And, from what I can gather, most of you are not even programmers, yet, for some reason you are attracted to the use of non-descriptive and counter intuitive terminology and structure. Many of you admit that you have failed to grasp "modern" programming languages, and that is why you have come here to learn Construct - which maintains that same programming paradigm that has given you such fits. Quite a dilemma for you, I should think.
It isn't the names for stuff that was confusing, it was the crazy syntax and unwritten rules about how the code needs to be arranged, and lots of that underlying stuff that Ashley mentioned. All the random symbols everywhere interspersed with the text of the code, the way the code needed to be formatted, etc is what threw me off. The concepts I understood easily. Getting them to work, I did not.
[quote:56igxqot]This statement assumes that because the industry uses this standard of terminology that it automatically makes it the "best and most suitable". For whom, I might ask?
People have been using the concept/term "variable" for at least hundreds/thousands of years. If you'd rather call it something else, then you have an issue with the very concept of language itself.
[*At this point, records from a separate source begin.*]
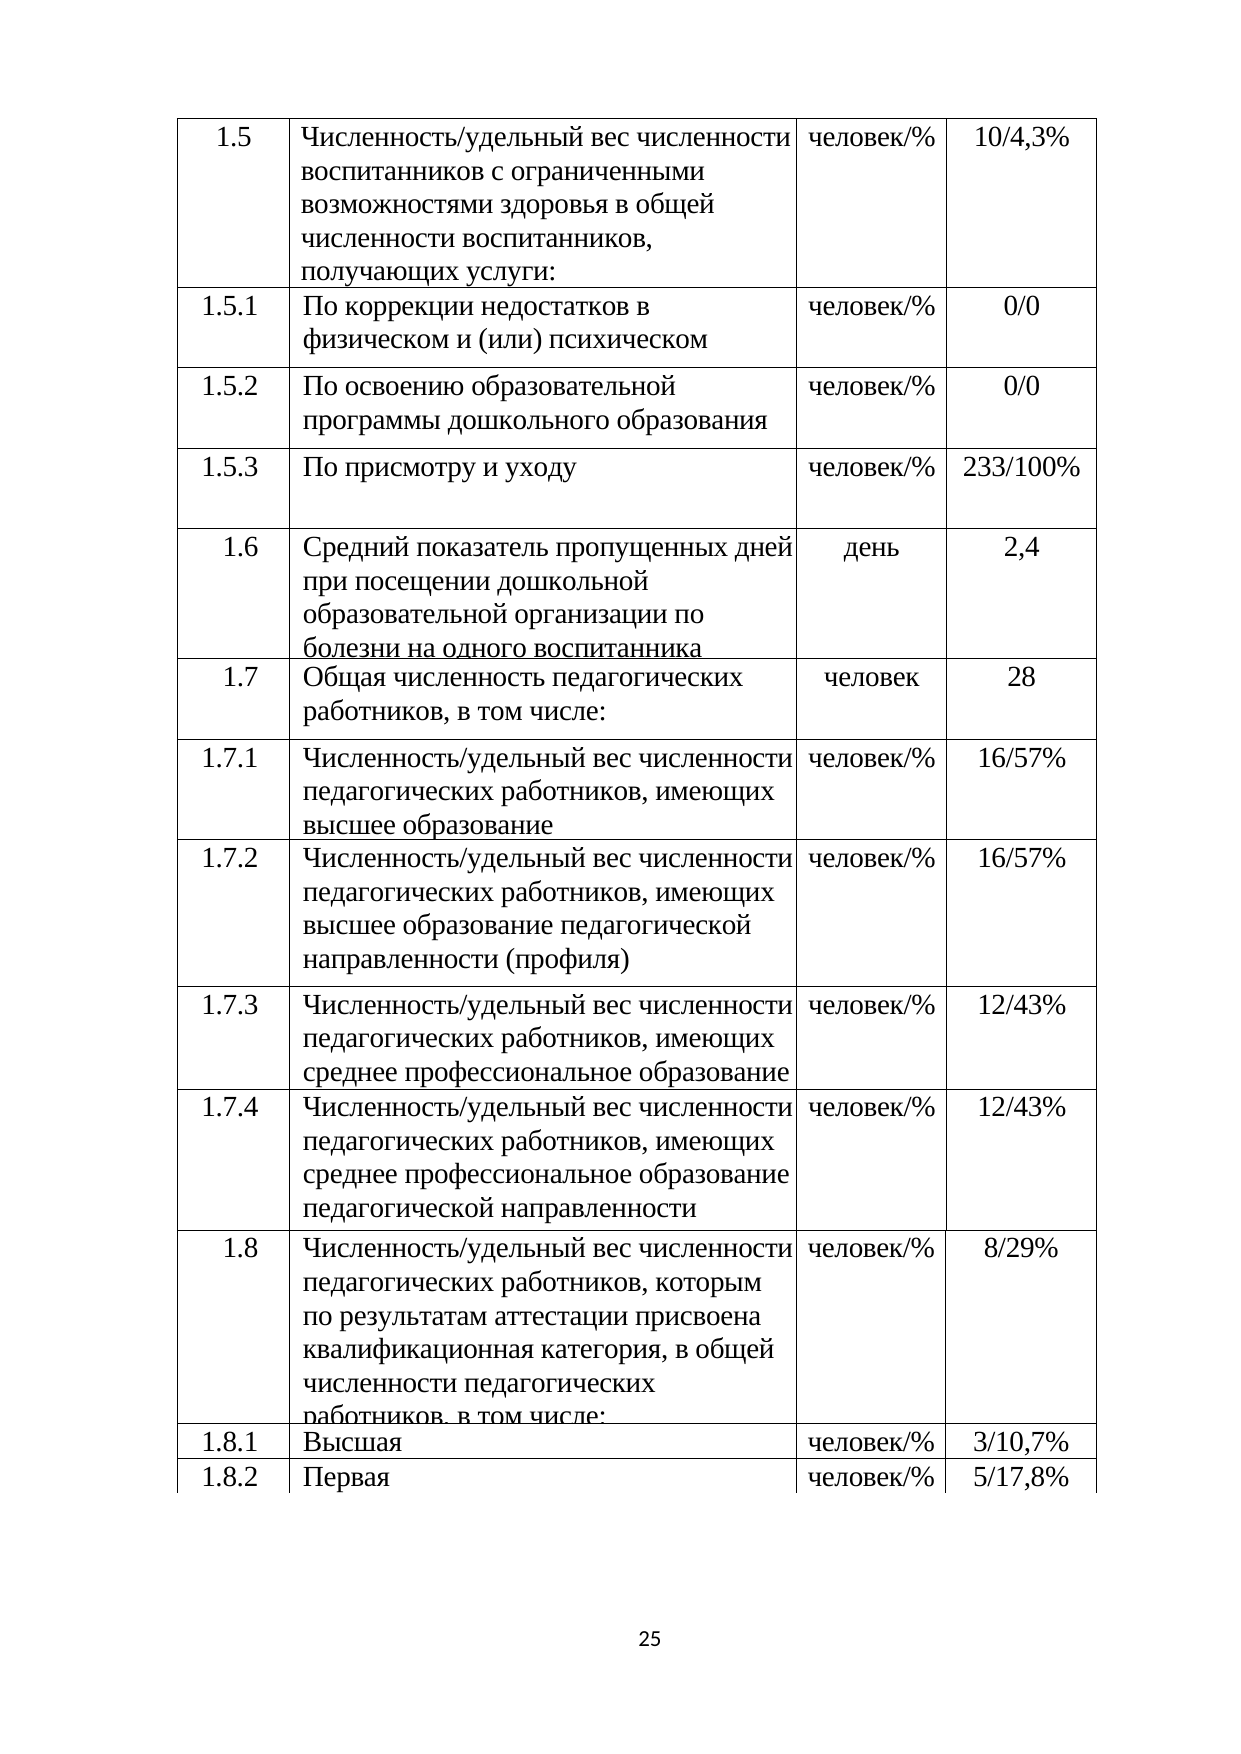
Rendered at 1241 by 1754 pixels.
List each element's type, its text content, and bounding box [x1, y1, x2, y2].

table_cell человек/% [797, 740, 946, 839]
table_cell 1.6 [178, 529, 289, 658]
table_cell 1.7.2 [178, 840, 289, 986]
table_header 8/29% [946, 1231, 1096, 1423]
table_cell человек/% [797, 840, 946, 986]
table_cell По коррекции недостатков в физическом и (или) психическом развитии [290, 288, 796, 367]
table_cell 1.7 [178, 659, 289, 739]
table_cell 16/57% [947, 840, 1096, 986]
table_cell По присмотру и уходу [290, 449, 796, 528]
table_cell 1.5 [178, 119, 289, 287]
table_cell человек [797, 659, 946, 739]
table_cell 233/100% [947, 449, 1096, 528]
table_cell человек/% [797, 449, 946, 528]
table_cell Общая численность педагогических работников, в том числе: [290, 659, 796, 739]
table_cell человек/% [797, 1424, 945, 1458]
table_cell 1.7.1 [178, 740, 289, 839]
table_cell 3/10,7% [946, 1424, 1096, 1458]
table_header человек/% [797, 1231, 945, 1423]
table_cell 0/0 [947, 288, 1096, 367]
table_cell 0/0 [947, 368, 1096, 448]
table_cell 1.5.3 [178, 449, 289, 528]
table_cell 12/43% [947, 1090, 1096, 1229]
table_cell 1.5.2 [178, 368, 289, 448]
table_header Численность/удельный вес численности педагогических работников, которым по результатам аттестации присвоена квалификационная категория, в общей численности педагогических работников, в том числе: [290, 1231, 796, 1423]
table_cell день [797, 529, 946, 658]
table_cell 2,4 [947, 529, 1096, 658]
table_cell Численность/удельный вес численности воспитанников с ограниченными возможностями здоровья в общей численности воспитанников, получающих услуги: [290, 119, 796, 287]
table_cell Численность/удельный вес численности педагогических работников, имеющих высшее образование педагогической направленности (профиля) [290, 840, 796, 986]
table_cell 1.5.1 [178, 288, 289, 367]
table_cell человек/% [797, 368, 946, 448]
table_cell 1.7.3 [178, 987, 289, 1088]
table_cell 1.7.4 [178, 1090, 289, 1229]
table_cell 1.8.1 [178, 1424, 289, 1458]
table_cell Численность/удельный вес численности педагогических работников, имеющих среднее профессиональное образование педагогической направленности (профиля) [290, 1090, 796, 1229]
table_cell 10/4,3% [947, 119, 1096, 287]
table_cell человек/% [797, 288, 946, 367]
table_cell человек/% [797, 119, 946, 287]
table_cell 16/57% [947, 740, 1096, 839]
table_cell 5/17,8% [946, 1459, 1096, 1493]
table_cell человек/% [797, 1090, 946, 1229]
table_cell человек/% [797, 1459, 945, 1493]
table_header 1.8 [178, 1231, 289, 1423]
table_cell человек/% [797, 987, 946, 1088]
table_cell По освоению образовательной программы дошкольного образования [290, 368, 796, 448]
table_cell Высшая [290, 1424, 796, 1458]
table_cell 1.8.2 [178, 1459, 289, 1493]
table_cell Численность/удельный вес численности педагогических работников, имеющих высшее образование [290, 740, 796, 839]
table_cell Численность/удельный вес численности педагогических работников, имеющих среднее профессиональное образование [290, 987, 796, 1088]
table_cell 12/43% [947, 987, 1096, 1088]
table_cell 28 [947, 659, 1096, 739]
table_cell Средний показатель пропущенных дней при посещении дошкольной образовательной организации по болезни на одного воспитанника [290, 529, 796, 658]
table_cell Первая [290, 1459, 796, 1493]
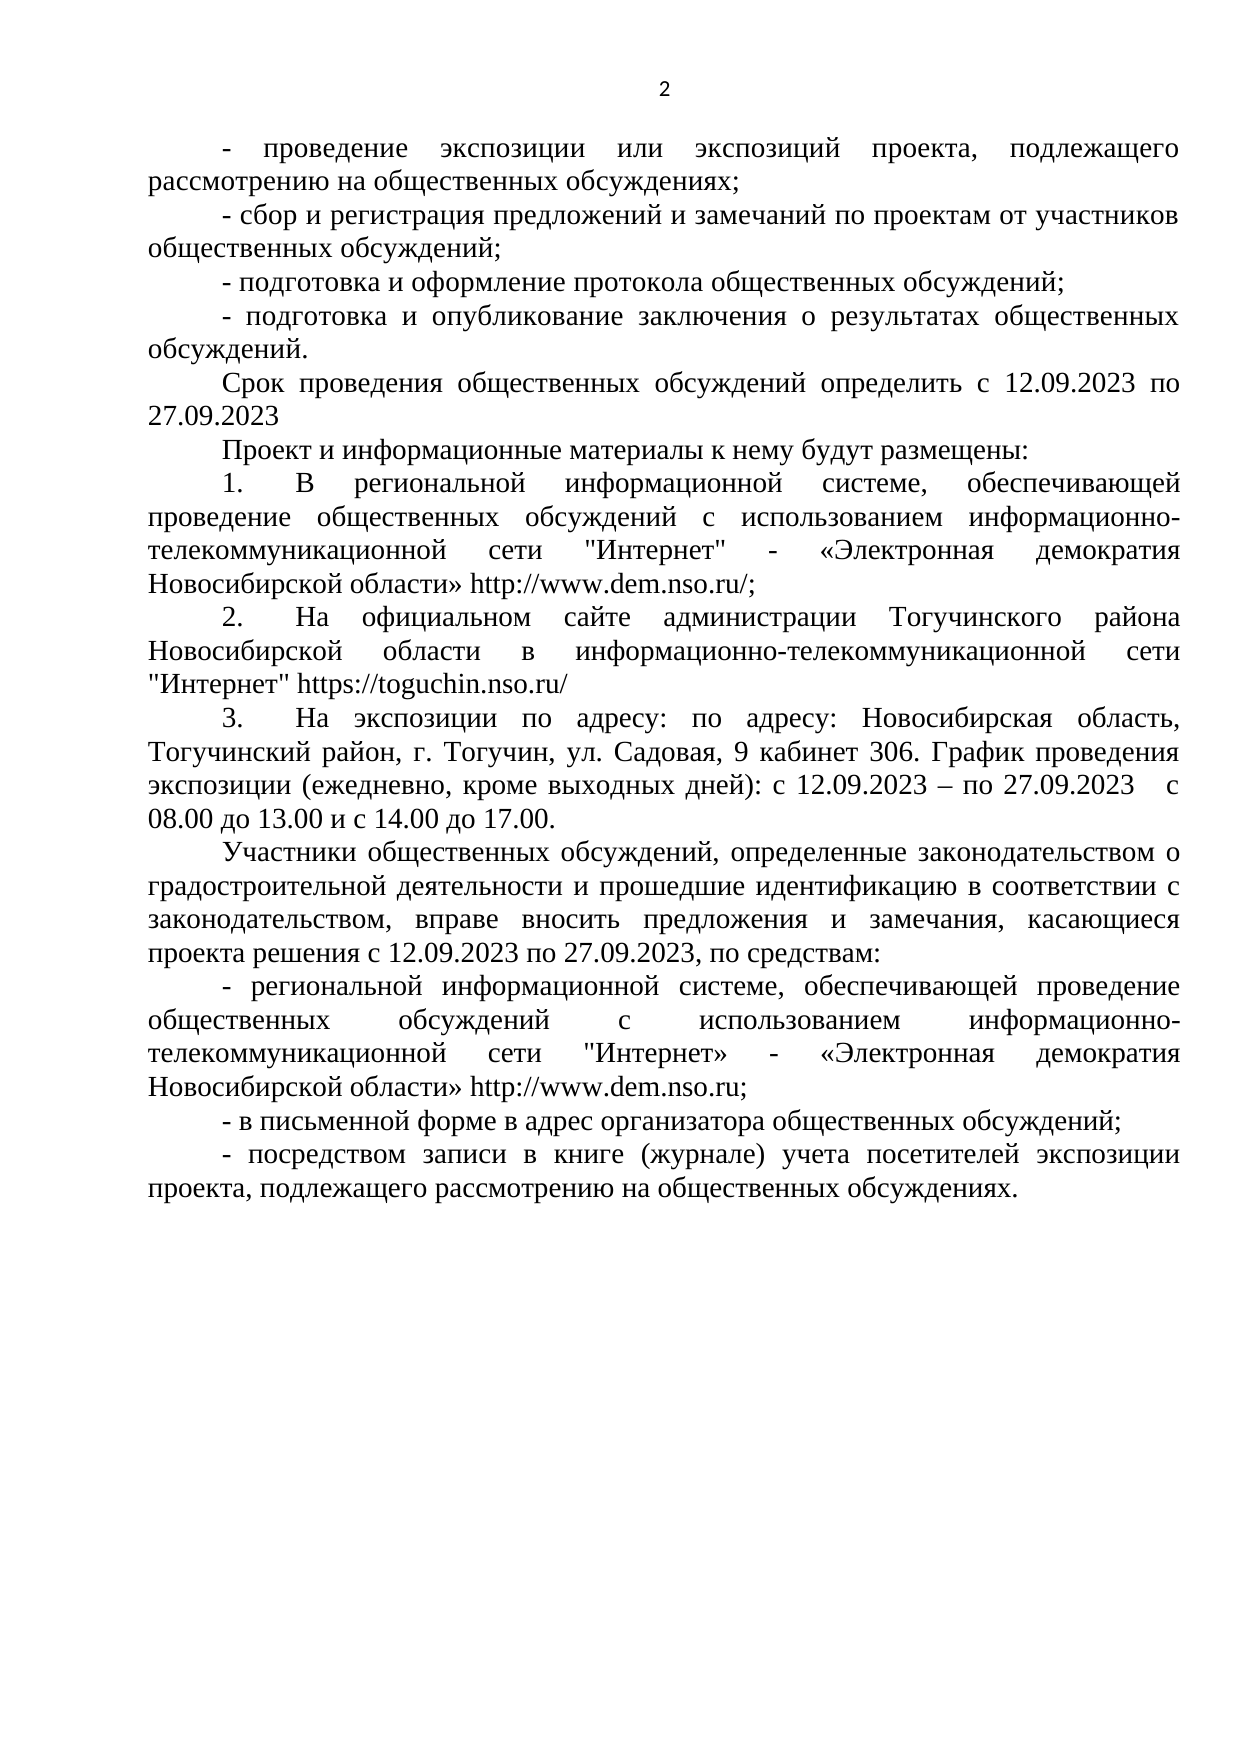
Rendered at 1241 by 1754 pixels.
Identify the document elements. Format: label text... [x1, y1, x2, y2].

text Проект и информационные материалы к нему будут размещены: [148, 432, 1181, 465]
text - посредством записи в книге (журнале) учета посетителей экспозиции проекта, подлежащего рассмотрению на общественных обсуждениях. [148, 1136, 1181, 1203]
text 3. На экспозиции по адресу: по адресу: Новосибирская область, Тогучинский район, г. Тогучин, ул. Садовая, 9 кабинет 306. График проведения экспозиции (ежедневно, кроме выходных дней): с 12.09.2023 – по 27.09.2023 с 08.00 до 13.00 и с 14.00 до 17.00. [148, 700, 1181, 834]
text Срок проведения общественных обсуждений определить с 12.09.2023 по 27.09.2023 [148, 365, 1181, 432]
text 1. В региональной информационной системе, обеспечивающей проведение общественных обсуждений с использованием информационно-телекоммуникационной сети "Интернет" - «Электронная демократия Новосибирской области» http://www.dem.nso.ru/; [148, 465, 1181, 599]
text - региональной информационной системе, обеспечивающей проведение общественных обсуждений с использованием информационно-телекоммуникационной сети "Интернет» - «Электронная демократия Новосибирской области» http://www.dem.nso.ru; [148, 968, 1181, 1103]
text - сбор и регистрация предложений и замечаний по проектам от участников общественных обсуждений; [148, 197, 1181, 264]
text - подготовка и оформление протокола общественных обсуждений; [148, 264, 1181, 298]
text - подготовка и опубликование заключения о результатах общественных обсуждений. [148, 298, 1181, 365]
text Участники общественных обсуждений, определенные законодательством о градостроительной деятельности и прошедшие идентификацию в соответствии с законодательством, вправе вносить предложения и замечания, касающиеся проекта решения с 12.09.2023 по 27.09.2023, по средствам: [148, 834, 1181, 968]
text - в письменной форме в адрес организатора общественных обсуждений; [148, 1103, 1181, 1136]
text 2. На официальном сайте администрации Тогучинского района Новосибирской области в информационно-телекоммуникационной сети "Интернет" https://toguchin.nso.ru/ [148, 599, 1181, 700]
text - проведение экспозиции или экспозиций проекта, подлежащего рассмотрению на общественных обсуждениях; [148, 130, 1181, 197]
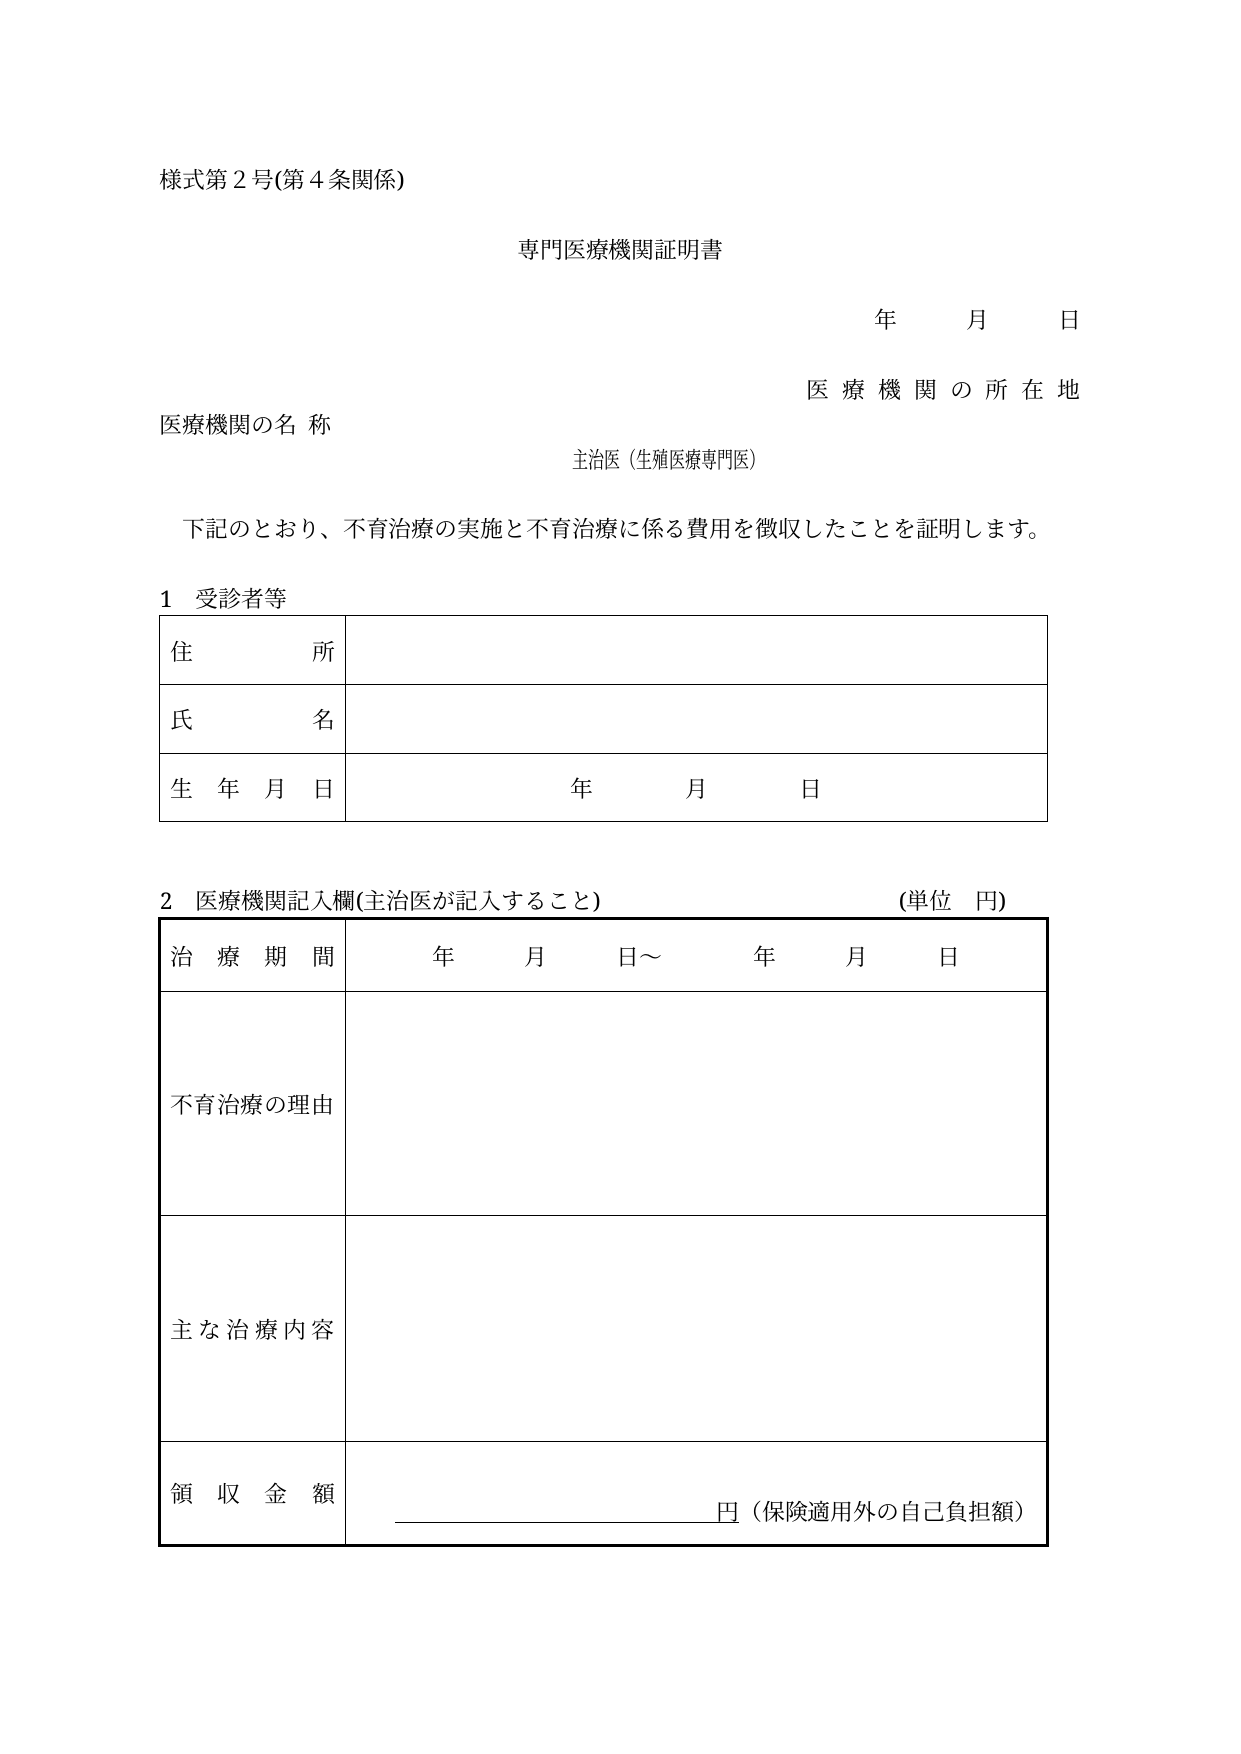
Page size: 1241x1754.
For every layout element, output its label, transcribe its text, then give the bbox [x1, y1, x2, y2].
Not even Einstein could have convinced the world to change the name. It's literally like claiming that the word industry isn't descriptive enough and deciding to call it something else. Then when you use your new made-up word everyone looks at you funny and has no idea what you're talking about. That's how language works.
[quote:56igxqot]And those of you who think you need to be proficient in advanced mathematics to make the simple things found in today's AAA games...
Right, because shaders and rendering and physics and real-time ambient occlusion require no advanced math at all.